Are there any exceptions to the new rules?
There is only one exception to the new consent rule. Your business will not need to get consent for an activity that is “strictly necessary” for a service requested by the user. For example, you would not need consent for a cookie which your business uses to ensure when a user of your site has chosen the goods they want to buy and clicks the “add to basket” or “proceed to checkout” button, your site “remembers” what they chose on a previous page.
What steps can my business take now?
- Check what type of cookies your business uses and how they are used. You should analyse which cookies are strictly necessary and may not need consent. Your business could also use it as an opportunity to clean up your web pages and stop using any cookies that have been superseded as your site has evolved.
- Decide what solution to obtain consent will be best in your circumstances.
Can browser settings be used to indicate consent?
- Most browser settings are not sophisticated enough to allow your business to assume that the user has given their consent to allow your website to set a cookie.
- Not everyone who visits your site will do so using a browser (for example, they may have used an application on their mobile device).
What other options are there for indicating consent?
Your business needs to provide information about cookies and obtain consent before a cookie is set for the first time. If you get consent at this stage you will not need to so again for the same person each time you use the same cookie (for the same purpose) in future.
Many websites routinely use pop-ups or “splash pages” to make users aware of changes to the site or to ask for user feedback. Similar techniques could, if designed correctly, be a useful way of informing users of the techniques your business uses and the choices they have.
Terms and conditions
- You will need to gain a positive indication that users understand and agree to the changes (for example, by asking the user to tick a box).
Some cookies are deployed when a user makes a choice about how the site works for them. Consent could be gained as part of the process by which the user confirms what they want to do or how they want the site to work. For example, some websites register which version a user wants to access (such as a version of a site in a particular language).
Some objects are stored when a user chooses to use a particular feature of the site (for example, watching a video clip). In these cases, presuming that the user is taking some action to tell the webpage what they want to happen (for example, by clicking a link), your business could ask for their consent to set a cookie at this point.
- Your business may often collect information about how people access and use your site in the background and not at the request of the user.

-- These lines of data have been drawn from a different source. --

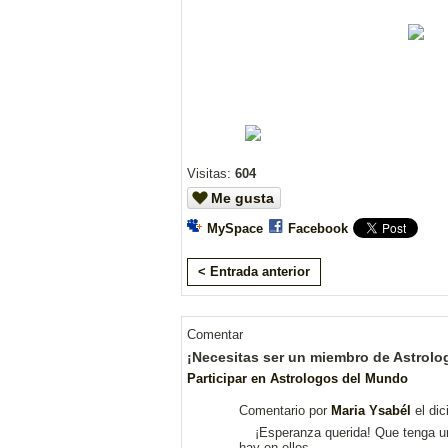
Visitas:
604
Me gusta
MySpace
Facebook
< Entrada anterior
Comentar
¡Necesitas ser un miembro de Astrolo
Participar en Astrologos del Mundo
Comentario por
Maria Ysabél
el dic
¡Esperanza querida! Que tenga uno
hay en ellos.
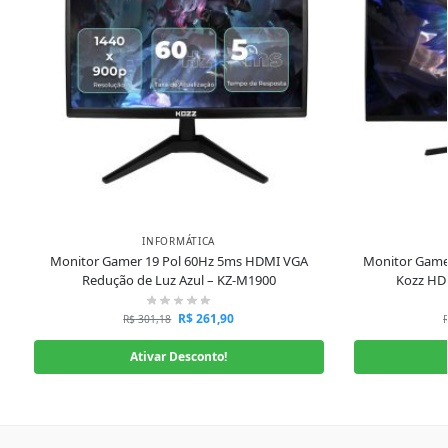
INFORMÁTICA
Monitor Gamer 19 Pol 60Hz 5ms HDMI VGA
Monitor Game
Redução de Luz Azul – KZ-M1900
Kozz HD
R$
261,90
R$
301,18
Ativar Desconto!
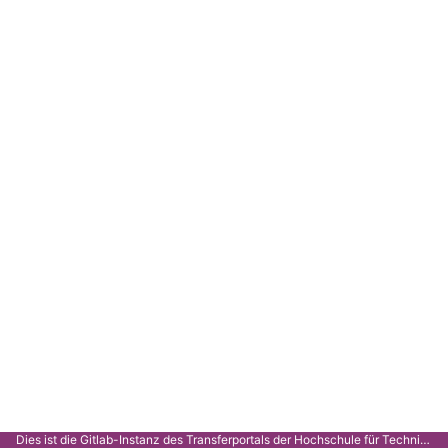
Dies ist die Gitlab-Instanz des Transferportals der Hochschule für Technik Stuttgart.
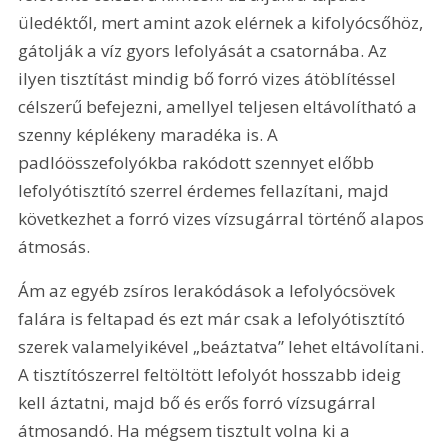
üledéktől, mert amint azok elérnek a kifolyócsőhöz, 
gátolják a víz gyors lefolyását a csatornába. Az 
ilyen tisztítást mindig bő forró vizes átöblítéssel 
célszerű befejezni, amellyel teljesen eltávolítható a 
szenny képlékeny maradéka is. A 
padlóösszefolyókba rakódott szennyet előbb 
lefolyótisztító szerrel érdemes fellazítani, majd 
következhet a forró vizes vízsugárral történő alapos 
átmosás.
Ám az egyéb zsíros lerakódások a lefolyócsövek 
falára is feltapad és ezt már csak a lefolyótisztító 
szerek valamelyikével „beáztatva” lehet eltávolítani. 
A tisztítószerrel feltöltött lefolyót hosszabb ideig 
kell áztatni, majd bő és erős forró vízsugárral 
átmosandó. Ha mégsem tisztult volna ki a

This type of activity will still require consent.
- You should consider how you currently explain your policies to users and make that information more prominent.

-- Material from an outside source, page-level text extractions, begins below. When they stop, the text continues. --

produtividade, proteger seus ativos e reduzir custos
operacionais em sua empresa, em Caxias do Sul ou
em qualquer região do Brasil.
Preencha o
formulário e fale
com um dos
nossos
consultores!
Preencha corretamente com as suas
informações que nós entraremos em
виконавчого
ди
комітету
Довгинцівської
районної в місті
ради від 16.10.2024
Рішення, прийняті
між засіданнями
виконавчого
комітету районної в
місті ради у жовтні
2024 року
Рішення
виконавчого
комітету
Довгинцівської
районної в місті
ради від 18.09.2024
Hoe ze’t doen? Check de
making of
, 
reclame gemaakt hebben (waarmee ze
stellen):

- Provide more details about what your business does (for example, a list of cookies used with a description of how they work) so that users can make an informed choice about what they will allow.
- Your business could, for example, place highlighted text in the footer or header of the web page or which turns into a scrolling piece of text when you want to set a cookie on the user’s device.
Third party cookies
- If your website displays content from a third party (for example, from an advertising network) this third party may read and write their cookies onto “your” user’s devices.
- If your website allows or uses third party cookies you should make sure your business is doing everything it can to get the correct information to users to enable them to make an informed choice about what is stored on their device.
What are the penalties for failing to comply?
- If the ICO receives a complaint about your website, your business would be expected to respond by:
- setting out how you have considered the complaint; and
- providing a realistic plan to achieve compliance.
- The ICO has already indicated in a speech earlier this year, that businesses should not use this initially relaxed approach as a free pass to do nothing. The enforcement regime is likely to be strengthened once the government has more clarity on what can be done with browser setting and other applications.
- The ICO will issue separate guidance on how it intends to enforce the new regulations in the near future.